Finissons-en une bonne fois avec les moqueries irresponsables qui présentent ce sujet comme étant uniquement environnemental, “vert”, romantique, souvent ridiculisé par des intérêts économiques
En relisant l'histoire des prises de position des papes sur la marche du monde, on s'arrête forcément à un tournant en la matière : la visite du pape Paul VI à l'ONU en octobre 1965. Il prononce lors de son discours, cette phrase célèbre qui a fait vibrer les coeurs de ses contemporains : "jamais plus la guerre, jamais plus la guerre! C'est la paix, la paix, qui doit guider le destin des peuples et de toute l'humanité!"
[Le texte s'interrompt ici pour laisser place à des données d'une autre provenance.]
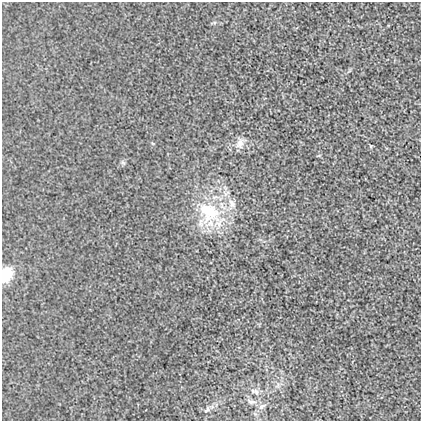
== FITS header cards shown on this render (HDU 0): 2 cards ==
NAXIS1  =                  419
NAXIS2  =                  419

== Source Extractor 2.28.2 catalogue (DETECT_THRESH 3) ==
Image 419 x 419 px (HDU 0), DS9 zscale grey, 1 PNG px = 1 image px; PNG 423 x 423 px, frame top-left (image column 1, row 419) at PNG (2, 2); no overlay
Background 0.00195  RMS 0.018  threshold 0.054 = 3 sigma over >= 5 px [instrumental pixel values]
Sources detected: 9; all 9 listed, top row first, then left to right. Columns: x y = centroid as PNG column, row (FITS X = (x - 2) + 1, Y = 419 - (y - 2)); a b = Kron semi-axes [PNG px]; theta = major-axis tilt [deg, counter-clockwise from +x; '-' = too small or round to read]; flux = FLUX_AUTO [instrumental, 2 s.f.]
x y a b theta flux
240 143 14 10 78 8.6
371 146 4 4 - 1.1
232 204 13 9 -64 9.6
209 212 37 29 -47 78
6 274 12 9 72 38
256 392 7 5 -48 2.9
252 402 15 4 -7 3.8
262 406 11 5 26 2.9
207 410 10 4 48 2.4
At the frame edge (FLAGS 8, measured only in part): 1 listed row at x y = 6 274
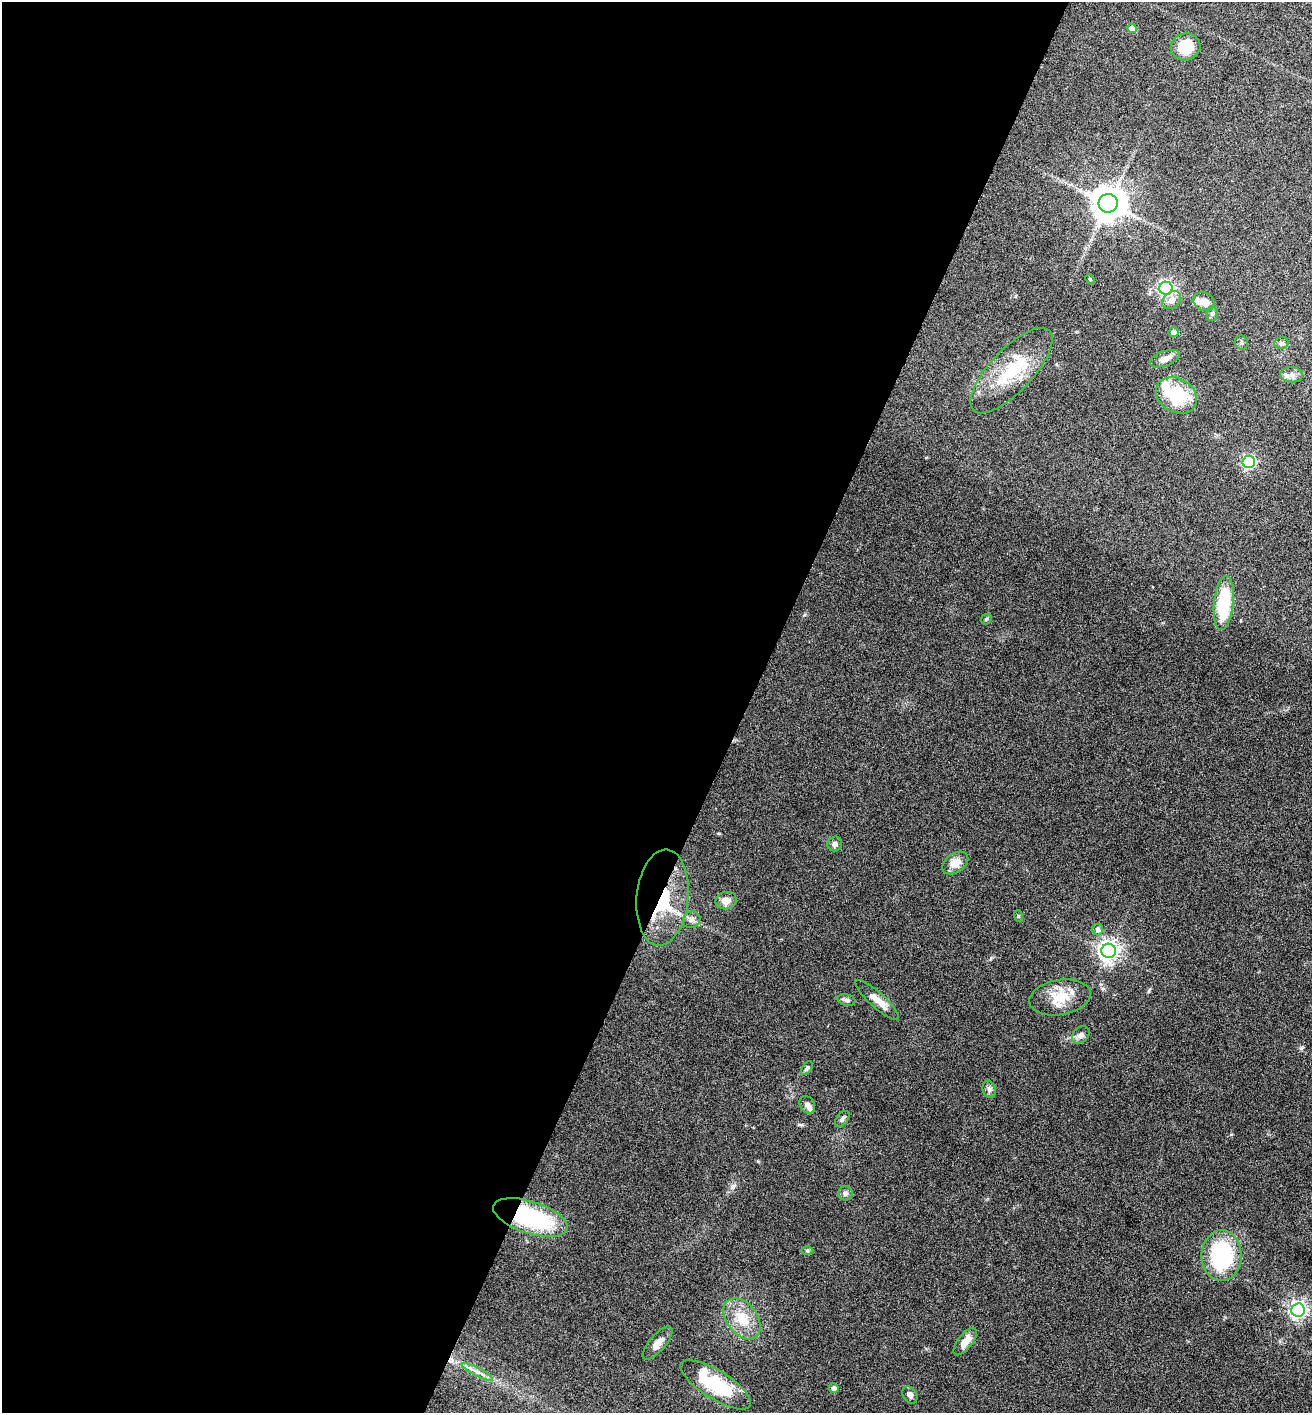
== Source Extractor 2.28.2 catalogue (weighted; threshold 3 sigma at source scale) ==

Ces paroles ont-elles changé le destin du monde ? Impossible de le dire. Ce qui est certain c'est qu'elles ont donné du coeur à l'ouvrage aux militants de la paix et porté un imaginaire de paix. On pourrait aussi évoquer le rôle, jugé clé par certains observateurs, joué par Jean Paul II dans la fin de la guerre froide et notamment dans la chute du régime communiste en Pologne. Le pape François lui-même semble penser que la publication de son encyclique Laudato Si a pu contribuer au succès de la COP 21 incarné par l'Accord de Paris puisqu'il déclare, dans l'entretien qu'il a donné à la RAI : "Laudato si" a été publiée avant Paris. Et la réunion de Paris a été la plus belle de toutes."
Une prise de parole du pape au début du sommet semble prévue. Nul doute qu'elle sera fortement attendue par tous les observateurs.